Weather

The weather is so beautiful it’s almost an accusation. The phrase ‘Queen’s Weather ‘ kept coming into my head while I was out walking – the phrase for the beautiful weather that was said to mark Queen Victoria’s appearances in public. I’ve kept it in my head since I first heard Alan Bennett’s play ‘Forty Years On’ which I greatly admire.

I’ve been thinking in the last few days about Vera Brittain’s ‘Testament of Youth.’ I read it first when I was much younger not far from Vera’s age during the First World War and I’ve read it again quite recently. It’s quality is extraordinary but when I read it for the second time I was almost overwhelmed by how terrible it must have been to live in a constant state of anticipation of bad news arriving. The sense of certainty that it must come, may have happened but has yet to arrive. It makes the courage that underpins the book so remarkable.

Yesterday I listened to a reading of Antonia Barber’s wonderful children’s story ‘The Mousehole Cat’ on the radio. It was hugely reassuring.

Here goes..

I’ve been reading recently (just a few pages left) ‘To War with Whitaker’ – a memoir of the Second World War by Hermione, Countess of Ranfurly. It’s just been reissued in a handsome, very nice sized edition by Slightly Foxed. It’s a glorious colour – I know that’s the least important thing about a book – I’m going to say exactly the colour of building sand. That’s a great compliment in my book, a beautiful dull gold. The author spent the majority of her war in the theatre of the Middle East as close as possible to her husband and working closely with many of the great players in the region.

Perhaps a generalised uncertainty means I found myself so greatly moved by Hermione’s account of hearing of the death of her Great-Aunt Ethel in 1945. Hermione writes of her Aunt that she had a beard, moustache and a voice like a corncrake but how much she was loved because everything interested her and she was never shocked. I would take that as my epitaph.

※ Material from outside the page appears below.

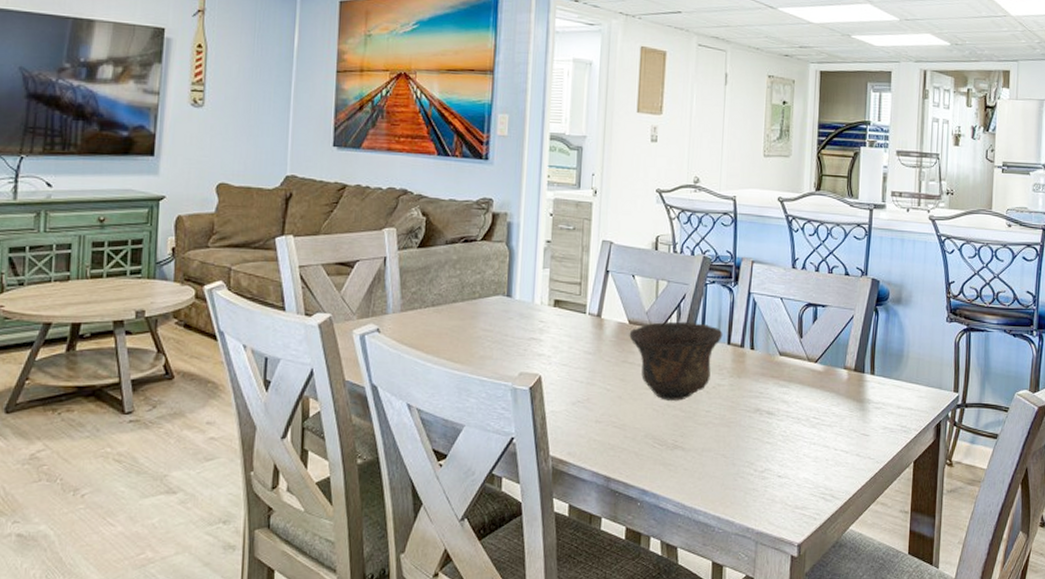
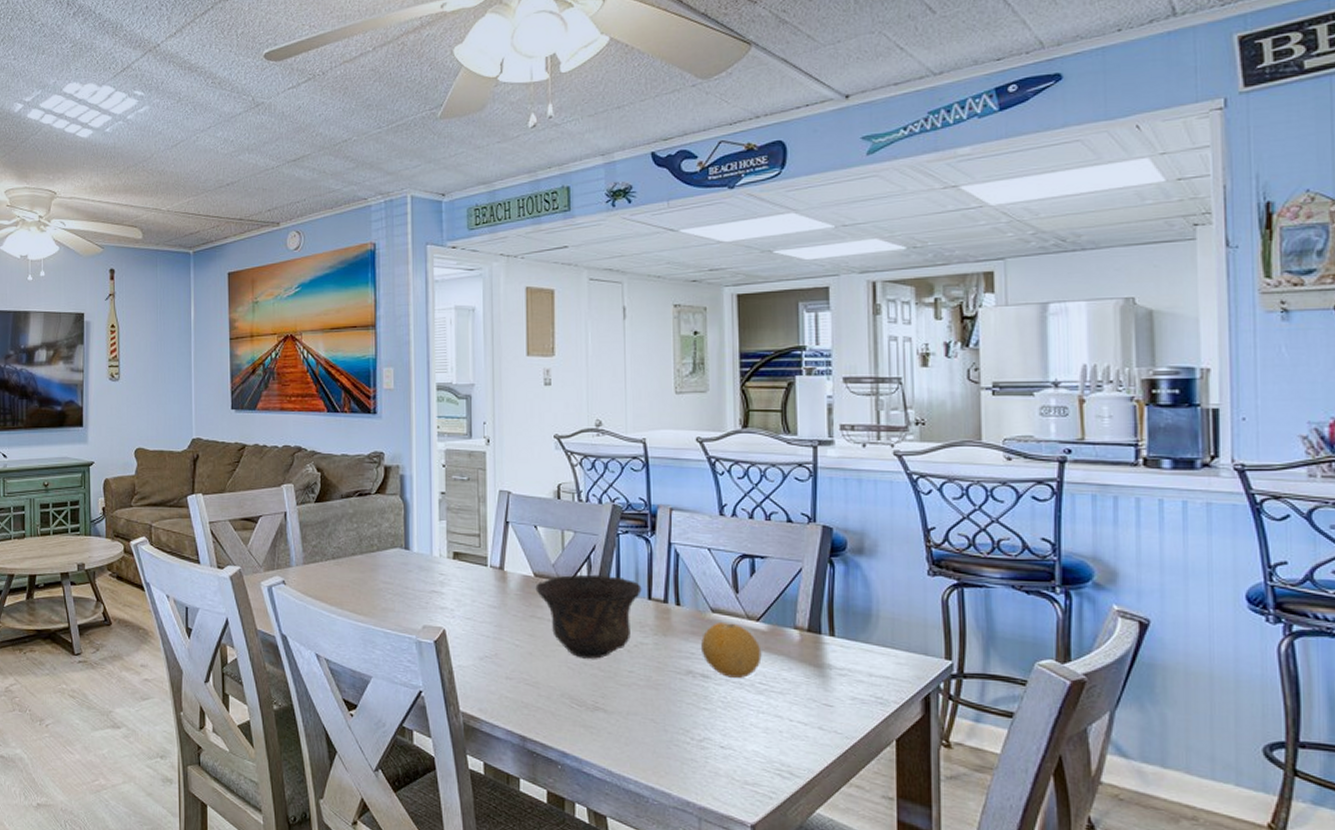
fruit: none [769,365,817,414] -> present [701,622,762,678]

Hermione’s husband was captured and imprisoned in Italy and by an unplanned coincidence ‘To War with Whitaker’ was the third book I’d read recently which narrated parts of the story of POWs in Italy. The other two were Eric Newby’s ‘Love and War in the Apennines (Slightly Foxed again) and Michael Gilbert’s crime novel ‘Death in Captivity’ (British Library Crime Classics). Oddly, two of them – ‘Death in Captivity’ and ‘To War with Whitaker’ both mention productions of ‘The Barretts of Wimpole Street.’ In the case of ‘Death in Captivity’ a production of great importance to the plot.

All three are salutary reminders of the uncertainty which must have pervaded the thinking of people building their lives either side and throughout the Second World War.